Negara ini Jatuh Miskin dan Terlilit Hutang karena Kehabisan Tahi Burung

Negara ini Jatuh Miskin dan Terlilit Hutang karena Kehabisan Tahi Burung

Ekonomi | BuddyKu | Jum'at, 3 Februari 2023 - 14:13
share

JAKARTA, iNews.id - Negara ini dulunya kaya raya, sekarang jatuh miskin dan terlilit hutang gara-gara kehabisan tahi burung. Negara tersebut adalah Nauru yang memiliki luas wilayah hanya 21 kilometer persegi, negara ini memiliki penduduk yang sejahtera. Saking kecilnya, negara ini bahkan tidak memiliki Ibu Kota.

Negara dengan penduduk 10 ribu orang ini pernah menyandang predikat sebagai negara terkaya di dunia. Pasalnya, negara ini memiliki pendapatan perkapita tertinggi di dunia, yang mencapai US$27 ribu per tahun. Atau jika dikurskan dengan rupiah saat ini, sekitar Rp422 juta.

Jadi, setiap tahun, setiap orang di negara ini kala itu mendapatkan uang Rp422 juta per tahun. Hal ini tentu jauh dari pendapatan perkapita Amerika Serikat, yang di tahun 1980 hanya US$12 ribu

Namun, kekayaan Nauru tidak berlangsung lama karena negara ini jatuh miskin dan terlilit hutang karena kehabisan kotoran atau tai burung.

Nauru yang baru merdeka pada 13 Januari 1968 merupakan sebuah pulau yang menyimpan kekayaan alam yang sudah ada sejak ribuan tahun lalu.

Sehingga, pulau ini menjadi tempat singgah bagi burung-burung yang bermigrasi antar benua.

Ribuan bahkan jutaan burung-burung yang singgah saat bermigrasi ini tentu saja membuang kotoranya di pulau ini. Kemudian, secara alami, kotoran-kotoran burung ini berubah menjadi kerak guano sebagai bahan baku fosfat (phosphate) yang bernilai ekonomi tinggi.

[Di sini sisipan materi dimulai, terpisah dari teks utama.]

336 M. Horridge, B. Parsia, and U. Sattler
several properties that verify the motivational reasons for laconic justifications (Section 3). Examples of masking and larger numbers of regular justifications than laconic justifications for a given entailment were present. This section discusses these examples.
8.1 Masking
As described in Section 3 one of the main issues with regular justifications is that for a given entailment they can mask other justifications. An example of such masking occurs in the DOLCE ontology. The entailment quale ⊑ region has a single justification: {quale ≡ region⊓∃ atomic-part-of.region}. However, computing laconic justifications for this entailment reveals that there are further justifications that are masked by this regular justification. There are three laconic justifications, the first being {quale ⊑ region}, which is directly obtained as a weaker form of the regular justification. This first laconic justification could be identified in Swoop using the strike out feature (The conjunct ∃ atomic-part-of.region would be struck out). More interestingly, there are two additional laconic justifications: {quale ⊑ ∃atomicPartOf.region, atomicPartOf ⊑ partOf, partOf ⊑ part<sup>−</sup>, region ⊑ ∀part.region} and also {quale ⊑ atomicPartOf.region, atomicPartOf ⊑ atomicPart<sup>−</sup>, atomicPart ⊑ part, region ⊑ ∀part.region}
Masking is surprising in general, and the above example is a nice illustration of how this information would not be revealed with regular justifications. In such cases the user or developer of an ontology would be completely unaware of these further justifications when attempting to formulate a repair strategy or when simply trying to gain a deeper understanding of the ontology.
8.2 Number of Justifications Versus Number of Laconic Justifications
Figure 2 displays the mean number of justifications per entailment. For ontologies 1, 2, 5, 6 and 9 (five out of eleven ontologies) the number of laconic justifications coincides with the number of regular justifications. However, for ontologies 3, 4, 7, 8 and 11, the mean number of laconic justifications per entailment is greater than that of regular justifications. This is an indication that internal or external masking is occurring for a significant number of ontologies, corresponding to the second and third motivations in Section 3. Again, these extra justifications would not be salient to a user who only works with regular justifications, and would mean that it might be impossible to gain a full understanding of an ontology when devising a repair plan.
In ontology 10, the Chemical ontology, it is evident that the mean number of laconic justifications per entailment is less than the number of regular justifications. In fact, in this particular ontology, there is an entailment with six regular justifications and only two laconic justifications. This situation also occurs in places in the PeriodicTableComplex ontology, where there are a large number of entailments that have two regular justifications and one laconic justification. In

Ketika Nauru meraih kemerdekaannya di tahun 1968, ada sekitar 60 hingga 70 juta ton cadangan fosfat di pulau ini. Sejak saat itulah, rakyat di negara ini benar-benar menikmati kekayaan alamnya.

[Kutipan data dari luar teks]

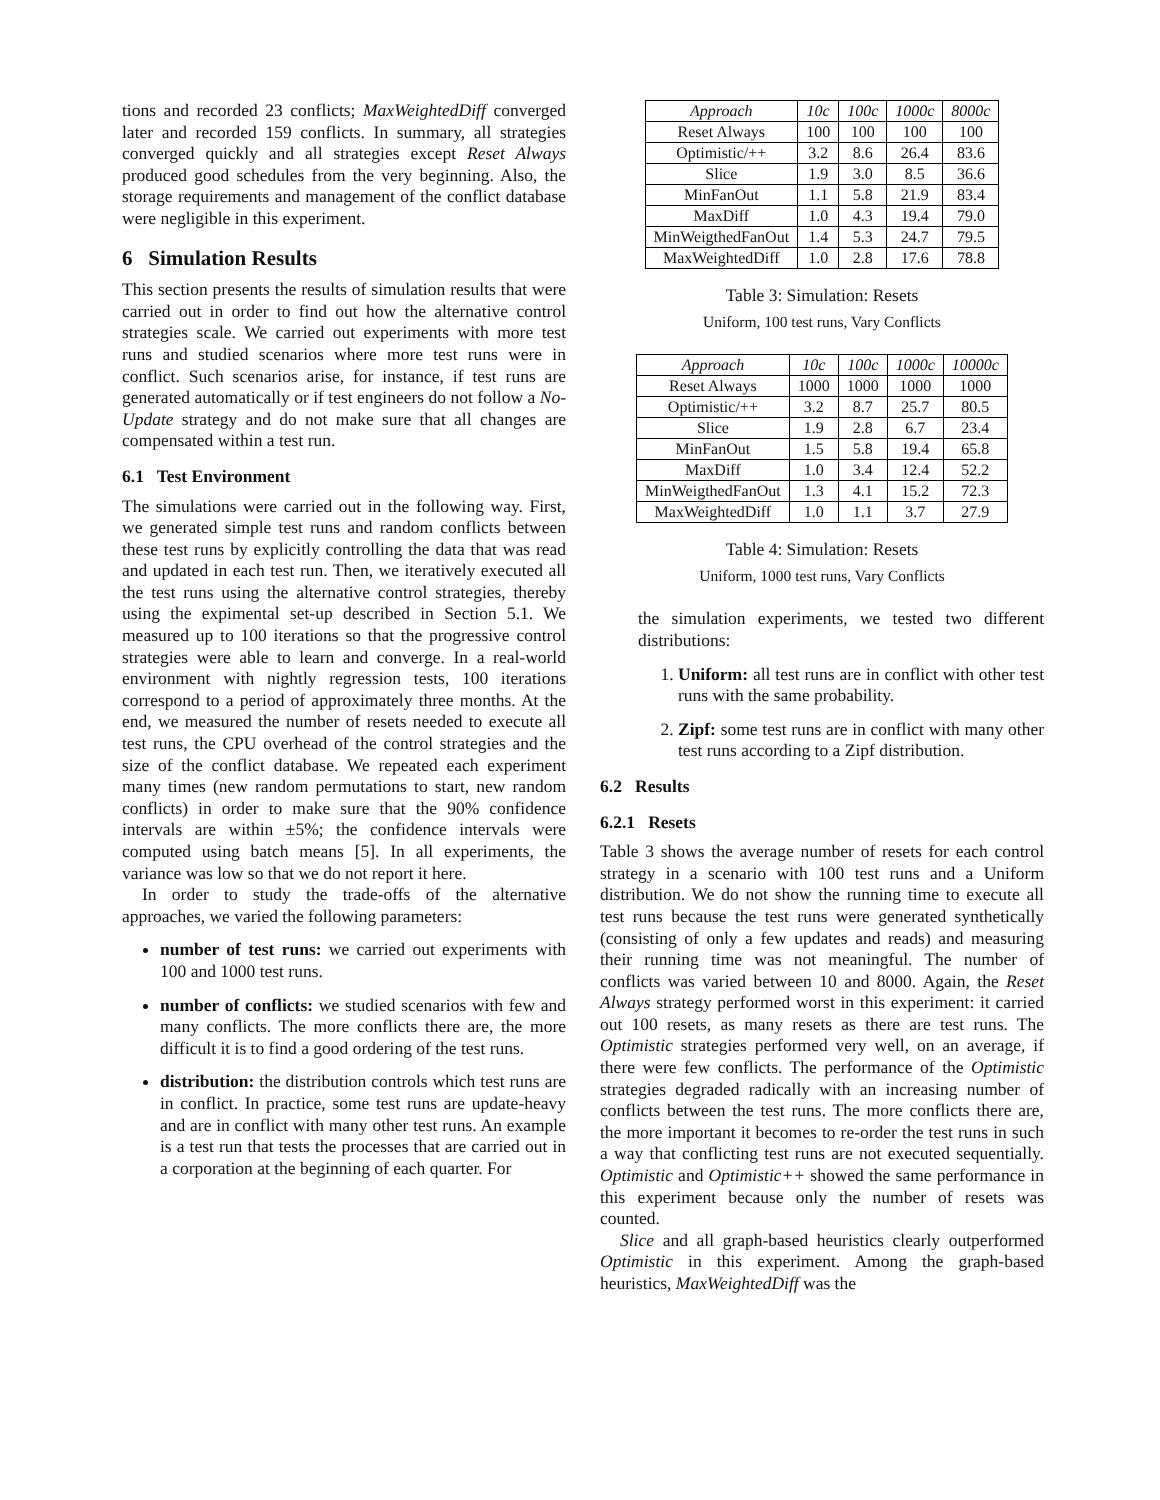tions and recorded 23 conflicts; MaxWeightedDiff converged later and recorded 159 conflicts. In summary, all strategies converged quickly and all strategies except Reset Always produced good schedules from the very beginning. Also, the storage requirements and management of the conflict database were negligible in this experiment.
6 Simulation Results
This section presents the results of simulation results that were carried out in order to find out how the alternative control strategies scale. We carried out experiments with more test runs and studied scenarios where more test runs were in conflict. Such scenarios arise, for instance, if test runs are generated automatically or if test engineers do not follow a No-Update strategy and do not make sure that all changes are compensated within a test run.
6.1 Test Environment
The simulations were carried out in the following way. First, we generated simple test runs and random conflicts between these test runs by explicitly controlling the data that was read and updated in each test run. Then, we iteratively executed all the test runs using the alternative control strategies, thereby using the expimental set-up described in Section 5.1. We measured up to 100 iterations so that the progressive control strategies were able to learn and converge. In a real-world environment with nightly regression tests, 100 iterations correspond to a period of approximately three months. At the end, we measured the number of resets needed to execute all test runs, the CPU overhead of the control strategies and the size of the conflict database. We repeated each experiment many times (new random permutations to start, new random conflicts) in order to make sure that the 90% confidence intervals are within ±5%; the confidence intervals were computed using batch means [5]. In all experiments, the variance was low so that we do not report it here.
In order to study the trade-offs of the alternative approaches, we varied the following parameters:
number of test runs: we carried out experiments with 100 and 1000 test runs.
number of conflicts: we studied scenarios with few and many conflicts. The more conflicts there are, the more difficult it is to find a good ordering of the test runs.
distribution: the distribution controls which test runs are in conflict. In practice, some test runs are update-heavy and are in conflict with many other test runs. An example is a test run that tests the processes that are carried out in a corporation at the beginning of each quarter. For
| Approach | 10c | 100c | 1000c | 8000c |
| --- | --- | --- | --- | --- |
| Reset Always | 100 | 100 | 100 | 100 |
| Optimistic/++ | 3.2 | 8.6 | 26.4 | 83.6 |
| Slice | 1.9 | 3.0 | 8.5 | 36.6 |
| MinFanOut | 1.1 | 5.8 | 21.9 | 83.4 |
| MaxDiff | 1.0 | 4.3 | 19.4 | 79.0 |
| MinWeigthedFanOut | 1.4 | 5.3 | 24.7 | 79.5 |
| MaxWeightedDiff | 1.0 | 2.8 | 17.6 | 78.8 |
Table 3: Simulation: Resets
Uniform, 100 test runs, Vary Conflicts
| Approach | 10c | 100c | 1000c | 10000c |
| --- | --- | --- | --- | --- |
| Reset Always | 1000 | 1000 | 1000 | 1000 |
| Optimistic/++ | 3.2 | 8.7 | 25.7 | 80.5 |
| Slice | 1.9 | 2.8 | 6.7 | 23.4 |
| MinFanOut | 1.5 | 5.8 | 19.4 | 65.8 |
| MaxDiff | 1.0 | 3.4 | 12.4 | 52.2 |
| MinWeigthedFanOut | 1.3 | 4.1 | 15.2 | 72.3 |
| MaxWeightedDiff | 1.0 | 1.1 | 3.7 | 27.9 |
Table 4: Simulation: Resets
Uniform, 1000 test runs, Vary Conflicts
the simulation experiments, we tested two different distributions:
1. Uniform: all test runs are in conflict with other test runs with the same probability.
2. Zipf: some test runs are in conflict with many other test runs according to a Zipf distribution.
6.2 Results
6.2.1 Resets
Table 3 shows the average number of resets for each control strategy in a scenario with 100 test runs and a Uniform distribution. We do not show the running time to execute all test runs because the test runs were generated synthetically (consisting of only a few updates and reads) and measuring their running time was not meaningful. The number of conflicts was varied between 10 and 8000. Again, the Reset Always strategy performed worst in this experiment: it carried out 100 resets, as many resets as there are test runs. The Optimistic strategies performed very well, on an average, if there were few conflicts. The performance of the Optimistic strategies degraded radically with an increasing number of conflicts between the test runs. The more conflicts there are, the more important it becomes to re-order the test runs in such a way that conflicting test runs are not executed sequentially. Optimistic and Optimistic++ showed the same performance in this experiment because only the number of resets was counted.
Slice and all graph-based heuristics clearly outperformed Optimistic in this experiment. Among the graph-based heuristics, MaxWeightedDiff was the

Hal ini dilakukan dengan bekerja di tambang-tambang fosfat dan menikmati segala kemewahan yang didapat dari penambangan ini.

Bukan hanya uang yang melimpah, pemerintah negara ini juga membebaskan pajak dan memberikan subsidi perumahan bagi rakyatnya secara besar.

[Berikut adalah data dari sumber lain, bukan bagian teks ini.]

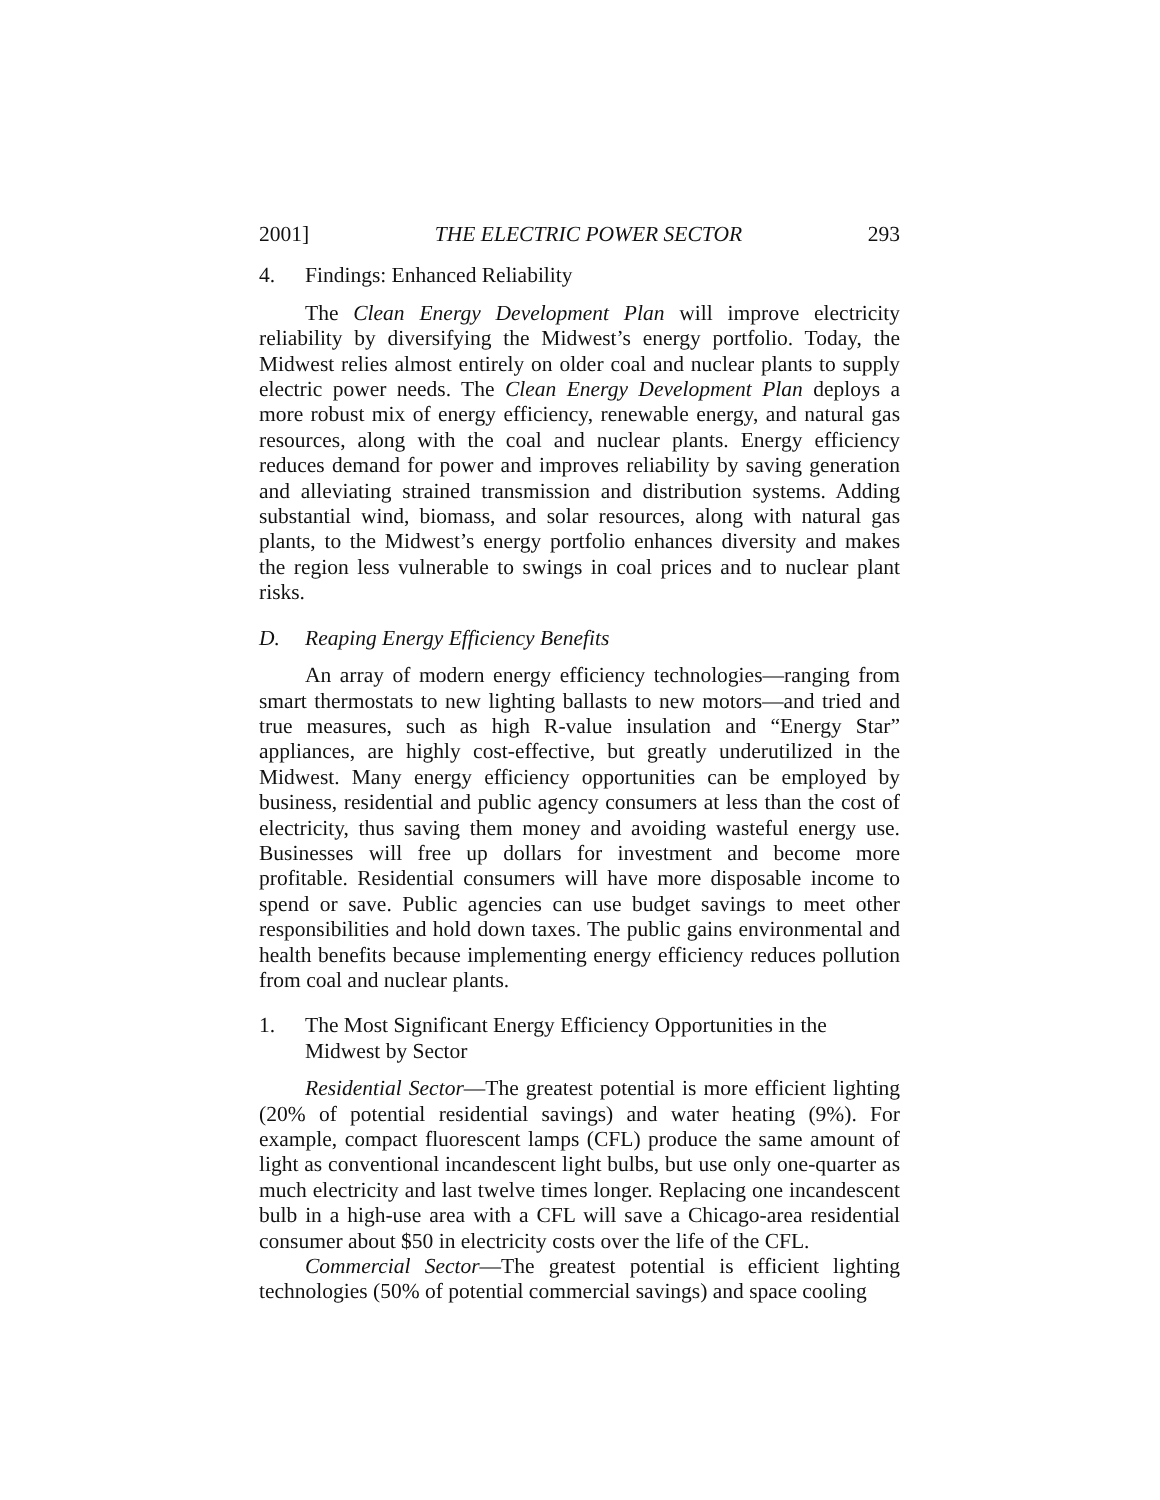2001] THE ELECTRIC POWER SECTOR 293
4. Findings: Enhanced Reliability
The Clean Energy Development Plan will improve electricity reliability by diversifying the Midwest’s energy portfolio. Today, the Midwest relies almost entirely on older coal and nuclear plants to supply electric power needs. The Clean Energy Development Plan deploys a more robust mix of energy efficiency, renewable energy, and natural gas resources, along with the coal and nuclear plants. Energy efficiency reduces demand for power and improves reliability by saving generation and alleviating strained transmission and distribution systems. Adding substantial wind, biomass, and solar resources, along with natural gas plants, to the Midwest’s energy portfolio enhances diversity and makes the region less vulnerable to swings in coal prices and to nuclear plant risks.
D. Reaping Energy Efficiency Benefits
An array of modern energy efficiency technologies—ranging from smart thermostats to new lighting ballasts to new motors—and tried and true measures, such as high R-value insulation and “Energy Star” appliances, are highly cost-effective, but greatly underutilized in the Midwest. Many energy efficiency opportunities can be employed by business, residential and public agency consumers at less than the cost of electricity, thus saving them money and avoiding wasteful energy use. Businesses will free up dollars for investment and become more profitable. Residential consumers will have more disposable income to spend or save. Public agencies can use budget savings to meet other responsibilities and hold down taxes. The public gains environmental and health benefits because implementing energy efficiency reduces pollution from coal and nuclear plants.
1. The Most Significant Energy Efficiency Opportunities in the
Midwest by Sector
Residential Sector—The greatest potential is more efficient lighting (20% of potential residential savings) and water heating (9%). For example, compact fluorescent lamps (CFL) produce the same amount of light as conventional incandescent light bulbs, but use only one-quarter as much electricity and last twelve times longer. Replacing one incandescent bulb in a high-use area with a CFL will save a Chicago-area residential consumer about $50 in electricity costs over the life of the CFL.
Commercial Sector—The greatest potential is efficient lighting technologies (50% of potential commercial savings) and space cooling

Pelayanan publik di negara ini juga gratis. Mulai dari rumah sakit, sekolah, listrik, angkutan umum, dan berbagai layanan publik lainnya.

Tak hanya itu, banyak pemuda Nauru yang dikirim untuk sekolah di berbagai universitas terkenal di Australia. Tentu saja, hal ini dibiayai secara penuh oleh pemerintah Nauru.

Yang paling mencengangkan, untuk berbelanja kebutuhan rumah tangga, penduduk negara ini akan terbang ke Australia atau ke Singapura dengan menggunakan pesawat. Tiketnya, sudah ditanggung oleh negara.

Pada tahun 1976, produksi fosfat di negara ini mencapai 2 juta ton per tahun. Harganya, 60 juta dollar Australia per ton. Artinya, di tahun 1976, pendapatan negara ini dari penjualan fosfat mencapai US$120 juta.

Selama hampir 10 tahun, mulai dari 1974 hingga 1984, hampir semua kemewahan adalah milik rakyat Nauru. Setiap rumah warganya berisi barang-barang bernilai tinggi. Tak hanya itu, pantai di negara ini dipenuhi dengan perahu-perahu pribadi milik warga negara ini.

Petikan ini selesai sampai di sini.